#### WHAT YOU ARE ASKED TO DO
Using the data below, restate exactly every line from the one with "взгляд, неудачное." up to and including the one with "TRB sera présent au 40e congrès de". No picture belongs in it.

#### PROVIDED DATA
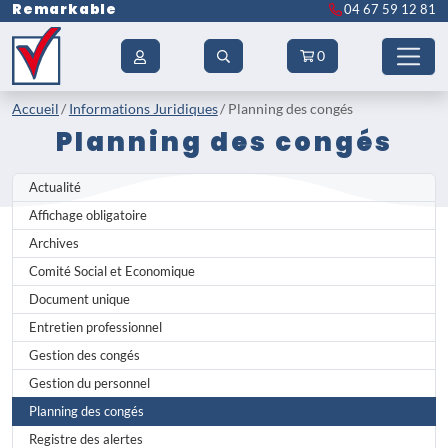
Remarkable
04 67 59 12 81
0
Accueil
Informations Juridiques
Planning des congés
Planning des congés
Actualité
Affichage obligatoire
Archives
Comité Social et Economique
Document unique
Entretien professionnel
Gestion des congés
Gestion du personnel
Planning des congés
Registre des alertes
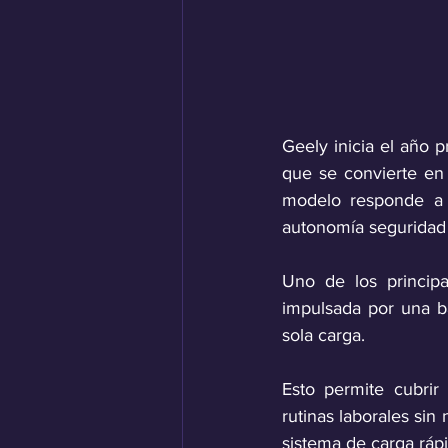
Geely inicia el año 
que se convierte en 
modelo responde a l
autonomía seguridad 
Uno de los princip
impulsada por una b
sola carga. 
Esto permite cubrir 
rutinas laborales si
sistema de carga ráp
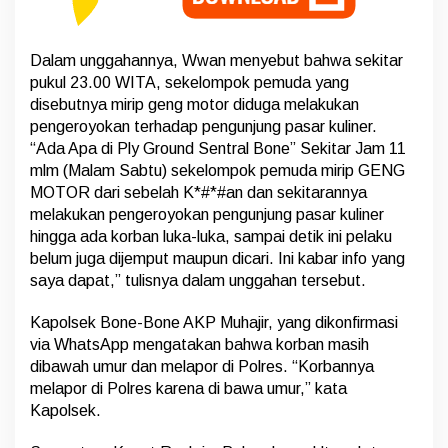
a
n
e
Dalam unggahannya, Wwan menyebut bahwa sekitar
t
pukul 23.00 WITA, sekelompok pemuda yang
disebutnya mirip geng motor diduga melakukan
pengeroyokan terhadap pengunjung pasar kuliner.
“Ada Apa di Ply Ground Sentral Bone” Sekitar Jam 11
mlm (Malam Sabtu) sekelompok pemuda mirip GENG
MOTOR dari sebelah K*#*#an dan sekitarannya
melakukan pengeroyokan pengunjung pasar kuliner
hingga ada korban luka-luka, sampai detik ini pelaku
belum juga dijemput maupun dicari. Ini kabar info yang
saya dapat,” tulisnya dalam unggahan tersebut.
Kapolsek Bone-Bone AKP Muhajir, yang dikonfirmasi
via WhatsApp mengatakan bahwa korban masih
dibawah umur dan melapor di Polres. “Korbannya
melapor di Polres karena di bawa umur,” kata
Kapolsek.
...
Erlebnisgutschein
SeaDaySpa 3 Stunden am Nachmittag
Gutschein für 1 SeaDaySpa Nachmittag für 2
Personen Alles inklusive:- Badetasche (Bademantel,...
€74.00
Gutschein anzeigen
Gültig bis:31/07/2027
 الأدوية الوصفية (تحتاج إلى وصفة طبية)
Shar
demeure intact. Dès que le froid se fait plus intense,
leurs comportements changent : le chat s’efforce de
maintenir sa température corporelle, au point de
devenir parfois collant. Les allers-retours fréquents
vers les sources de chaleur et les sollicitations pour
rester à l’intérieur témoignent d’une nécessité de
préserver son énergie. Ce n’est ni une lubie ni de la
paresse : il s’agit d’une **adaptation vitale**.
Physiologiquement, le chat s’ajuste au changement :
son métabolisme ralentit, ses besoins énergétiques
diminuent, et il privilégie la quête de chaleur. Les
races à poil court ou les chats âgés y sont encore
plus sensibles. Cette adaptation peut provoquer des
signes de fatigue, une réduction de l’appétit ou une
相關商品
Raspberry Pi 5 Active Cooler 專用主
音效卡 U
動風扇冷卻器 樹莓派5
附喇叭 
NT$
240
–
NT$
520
...
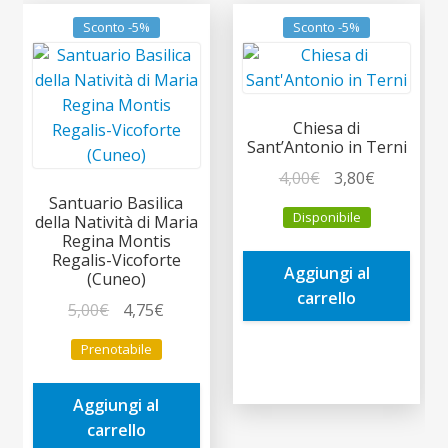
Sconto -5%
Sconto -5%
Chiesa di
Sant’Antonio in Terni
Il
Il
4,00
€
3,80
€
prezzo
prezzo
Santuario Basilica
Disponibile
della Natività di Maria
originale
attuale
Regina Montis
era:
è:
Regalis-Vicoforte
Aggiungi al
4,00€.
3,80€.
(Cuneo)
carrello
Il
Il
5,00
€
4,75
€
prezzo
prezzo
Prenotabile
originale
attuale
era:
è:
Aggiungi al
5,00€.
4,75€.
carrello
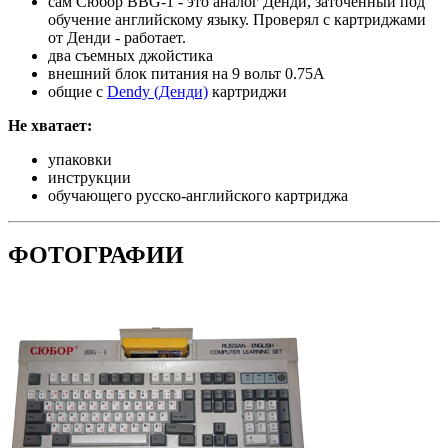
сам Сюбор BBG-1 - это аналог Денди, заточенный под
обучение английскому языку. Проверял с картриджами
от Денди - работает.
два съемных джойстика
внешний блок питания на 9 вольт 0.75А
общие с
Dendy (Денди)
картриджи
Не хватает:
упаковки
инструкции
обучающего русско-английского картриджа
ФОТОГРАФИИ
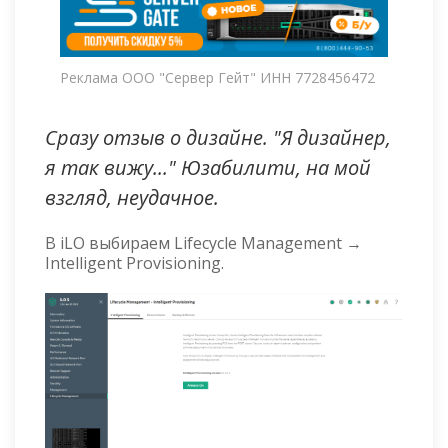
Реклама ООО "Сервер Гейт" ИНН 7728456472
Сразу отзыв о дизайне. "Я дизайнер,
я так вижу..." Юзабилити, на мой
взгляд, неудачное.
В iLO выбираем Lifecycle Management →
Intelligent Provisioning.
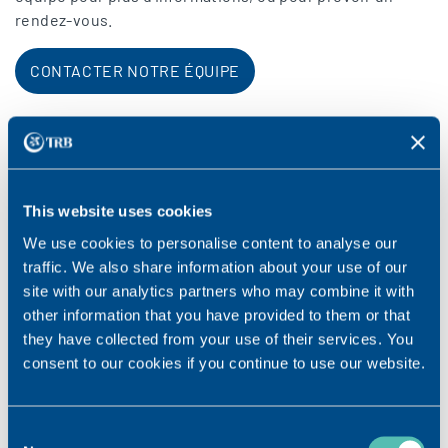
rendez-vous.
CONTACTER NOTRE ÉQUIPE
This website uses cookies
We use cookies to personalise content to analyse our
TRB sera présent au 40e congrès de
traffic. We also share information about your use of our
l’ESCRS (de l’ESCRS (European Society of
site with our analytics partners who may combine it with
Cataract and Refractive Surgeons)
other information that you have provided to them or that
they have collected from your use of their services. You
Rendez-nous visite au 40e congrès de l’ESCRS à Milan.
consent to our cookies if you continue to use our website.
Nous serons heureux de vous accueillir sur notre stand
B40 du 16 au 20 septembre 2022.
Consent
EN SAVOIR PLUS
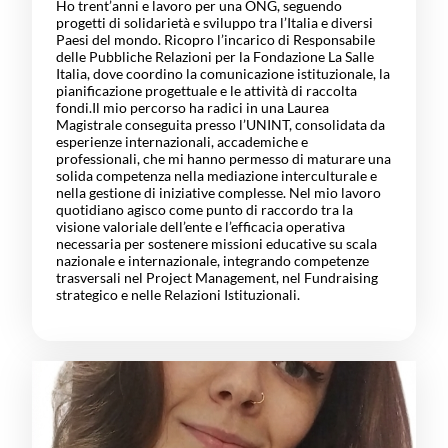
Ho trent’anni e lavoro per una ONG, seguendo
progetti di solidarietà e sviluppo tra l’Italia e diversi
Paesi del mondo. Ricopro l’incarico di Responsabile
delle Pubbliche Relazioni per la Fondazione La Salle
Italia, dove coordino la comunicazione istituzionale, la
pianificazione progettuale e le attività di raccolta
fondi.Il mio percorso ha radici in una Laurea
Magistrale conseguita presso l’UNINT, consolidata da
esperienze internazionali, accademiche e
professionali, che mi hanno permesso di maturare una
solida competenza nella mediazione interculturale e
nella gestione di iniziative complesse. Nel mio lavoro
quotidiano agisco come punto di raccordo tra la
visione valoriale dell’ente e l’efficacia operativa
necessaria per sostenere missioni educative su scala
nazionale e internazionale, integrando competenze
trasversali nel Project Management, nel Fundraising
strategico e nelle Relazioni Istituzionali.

#### SOLUTION TO THIS EXERCISE
взгляд, неудачное.
В iLO выбираем Lifecycle Management →
Intelligent Provisioning.
rendez-vous.
CONTACTER NOTRE ÉQUIPE
This website uses cookies
We use cookies to personalise content to analyse our
TRB sera présent au 40e congrès de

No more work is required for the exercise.